→ **Texte présenté**:
-- -- --

VILLEPIN, jeu d’été

 

 

En cet été (2005), le nouvel Observateur du 14 au 20 juillet nous propose un jeu contenu dans le sous-titre de l’article « Les intellocrates de Matignon / Villepin en toutes lettres » : «  Qu’y a-t-il de commun entre " BHL" et Maurice Druon, Daniel Rondeau et Edwy Plenel, François Nourissier et Christophe Rufin ? » La réponse fournie par Aude Lancelin, auteure de l’article, est : « Ils constituent le réseau littéraire du Premier ministre-écrivain ». Avec d’autres noms figurant dans l’article (Jean-Paul Enthoven, Jean-Marie Rouart - pour qui Villepin est « beau comme Adonis » - Philippe Sollers - qui a écrit à propos du livre Le Cri de la gargouille : « Vous venez de lire du Chateaubriand, du Hugo, du Malraux, du de Gaulle ? Non, du Villepin. Je dois l’avouer : un frisson me saisit devant cette poésie grandiose » ), ces noms donnent à penser qu’une autre réponse est également appropriée : ce sont tous des malreauxlâtres. Vérifions notre hypothèse avec ceux qui ne sont pas encore répertoriés comme tels sur ce site - c’est-à-dire François Nourissier, Christophe Rufin et Maurice Druon - en interrogeant Internet à l’aide d’un moteur de recherche sur leur nom joint à celui de Malraux.

-- -- --

→ **Données extraites**:
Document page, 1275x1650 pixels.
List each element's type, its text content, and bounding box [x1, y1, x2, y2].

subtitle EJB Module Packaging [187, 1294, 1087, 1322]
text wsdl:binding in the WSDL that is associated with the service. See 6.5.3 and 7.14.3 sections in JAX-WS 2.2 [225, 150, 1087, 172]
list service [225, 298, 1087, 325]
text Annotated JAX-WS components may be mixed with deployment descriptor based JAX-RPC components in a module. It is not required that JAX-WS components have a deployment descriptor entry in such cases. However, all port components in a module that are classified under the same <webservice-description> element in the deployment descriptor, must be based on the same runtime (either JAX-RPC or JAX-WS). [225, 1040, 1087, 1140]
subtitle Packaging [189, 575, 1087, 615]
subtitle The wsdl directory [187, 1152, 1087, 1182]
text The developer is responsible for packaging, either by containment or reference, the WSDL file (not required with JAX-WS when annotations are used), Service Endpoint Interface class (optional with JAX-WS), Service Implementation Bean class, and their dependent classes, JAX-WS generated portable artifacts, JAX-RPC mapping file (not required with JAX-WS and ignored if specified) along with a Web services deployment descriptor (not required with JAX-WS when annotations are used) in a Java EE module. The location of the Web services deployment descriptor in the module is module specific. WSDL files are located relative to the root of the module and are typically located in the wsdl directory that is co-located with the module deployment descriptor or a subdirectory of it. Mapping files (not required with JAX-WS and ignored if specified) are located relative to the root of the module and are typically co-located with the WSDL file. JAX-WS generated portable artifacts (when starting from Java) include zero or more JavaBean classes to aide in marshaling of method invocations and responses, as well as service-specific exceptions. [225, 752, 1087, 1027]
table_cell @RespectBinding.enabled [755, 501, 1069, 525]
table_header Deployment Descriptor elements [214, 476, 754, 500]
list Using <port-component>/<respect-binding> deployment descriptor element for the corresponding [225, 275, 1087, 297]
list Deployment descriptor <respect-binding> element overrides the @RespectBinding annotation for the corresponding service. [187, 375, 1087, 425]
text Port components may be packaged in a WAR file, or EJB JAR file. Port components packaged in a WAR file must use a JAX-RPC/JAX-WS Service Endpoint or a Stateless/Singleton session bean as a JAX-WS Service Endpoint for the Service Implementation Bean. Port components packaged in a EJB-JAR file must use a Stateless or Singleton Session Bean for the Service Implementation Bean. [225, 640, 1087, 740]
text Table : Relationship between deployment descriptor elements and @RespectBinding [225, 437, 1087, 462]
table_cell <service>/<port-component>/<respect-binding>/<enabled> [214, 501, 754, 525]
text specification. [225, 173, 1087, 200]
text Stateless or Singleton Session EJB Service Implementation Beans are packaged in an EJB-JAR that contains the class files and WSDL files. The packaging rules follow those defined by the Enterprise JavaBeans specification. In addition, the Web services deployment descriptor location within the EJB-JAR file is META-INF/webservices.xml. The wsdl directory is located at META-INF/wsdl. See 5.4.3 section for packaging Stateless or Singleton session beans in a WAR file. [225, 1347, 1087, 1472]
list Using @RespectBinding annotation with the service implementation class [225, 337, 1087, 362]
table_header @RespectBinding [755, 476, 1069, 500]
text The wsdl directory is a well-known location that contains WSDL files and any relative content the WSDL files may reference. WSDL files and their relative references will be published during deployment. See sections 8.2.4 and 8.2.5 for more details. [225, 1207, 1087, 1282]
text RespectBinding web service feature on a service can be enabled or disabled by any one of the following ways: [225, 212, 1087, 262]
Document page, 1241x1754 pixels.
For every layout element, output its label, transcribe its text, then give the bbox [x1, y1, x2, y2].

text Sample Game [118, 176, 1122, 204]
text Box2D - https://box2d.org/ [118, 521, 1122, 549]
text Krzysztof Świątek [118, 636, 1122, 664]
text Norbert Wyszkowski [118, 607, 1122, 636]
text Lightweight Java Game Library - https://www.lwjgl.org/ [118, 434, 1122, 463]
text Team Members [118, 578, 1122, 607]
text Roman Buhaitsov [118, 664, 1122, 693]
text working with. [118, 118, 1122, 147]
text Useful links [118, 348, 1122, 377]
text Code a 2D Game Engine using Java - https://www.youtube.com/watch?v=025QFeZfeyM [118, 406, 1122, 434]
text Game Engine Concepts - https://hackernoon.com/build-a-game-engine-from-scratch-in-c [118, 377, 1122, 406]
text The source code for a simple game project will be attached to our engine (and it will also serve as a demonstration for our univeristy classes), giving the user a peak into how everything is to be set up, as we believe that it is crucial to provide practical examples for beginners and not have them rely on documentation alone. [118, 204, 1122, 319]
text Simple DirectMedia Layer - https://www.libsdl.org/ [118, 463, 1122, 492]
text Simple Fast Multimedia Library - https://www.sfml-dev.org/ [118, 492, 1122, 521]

-- -- --

→ **Série d'exercices**:
- a) Dans le texte sur Villepin, qui signe l'article « Les intellocrates de Matignon / Villepin en toutes lettres » ?
- b) Poursuivez le texte sur Villepin après sa dernière phrase.

→ **Liste des réponses**:
- a) Aude Lancelin.

- b)
Bingo avec François Nourissier qui a donné à Gallimard pour le centième anniversaire de la N.R.F. le texte suivant : « Dans l'atmosphère nomade certes, et cosmopolite, mais confinée, du Vaneau " et de ses environs" , Malraux soufflait, au passage, en hâte, la tempête et le feu. Il ne voyageait pas, lui, comme une vieille demoiselle britannique va passer l'hiver à Fiesole. Ce fut son premier apport à la Maison Gallimard : un ton et des usages de modernité, plus efficaces, parce que tournées vers les chimères de l'avenir, que le «jazz» Morand, percutant mais réactionnaire. » Les connaisseurs de Malraux savent qu’il voyageait exactement comme Morand : de palace en palace ; quant aux « ton et usages de modernité »…

 

Bingo avec Christophe Rufin, s’il faut en croire Emmanuelle De Boysson, laquelle écrit, sur le site parutions.com, à propos de son livre Rouge Brésil (Goncourt 2001) : « Dans la veine des romans d’André Malraux et de Lucien Bodard pour lesquels il ne cache pas son admiration, cette épopée passionnante, pleine de souffle et d’émotions, est aussi celle de la naissance d’une passion amoureuse, une quête de sens, une recherche d’identité et de spiritualité. Une réponse vivifiante : laissez-vous embarquer vers le Nouveau Monde, il est aussi à l’intérieur de vous-même… »

 

L’opinion de Maurice Druon sur Malraux est plus mitigée et fort perfide, dans le discours de réception ci-après, prononcé le 7 février 2002 en réponse à celui de Gabriel de Broglie :

« Vous commencez, pour votre trentaine, par porter un titre insolite, presque giralducien. Vous êtes jurisconsulte du ministre d’État chargé des Affaires culturelles.

André Malraux donnait une inspiration lyrique à ce ministère nouveau, fait, il faut le reconnaître, un peu de bric et de broc, puisque les bibliothèques, pièces essentielles de la culture, avaient refusé de passer sous la tutelle de l’auteur de la Condition humaine, et que celui-ci avait repoussé de sa mouvance l’Institut de France, sénat de la culture.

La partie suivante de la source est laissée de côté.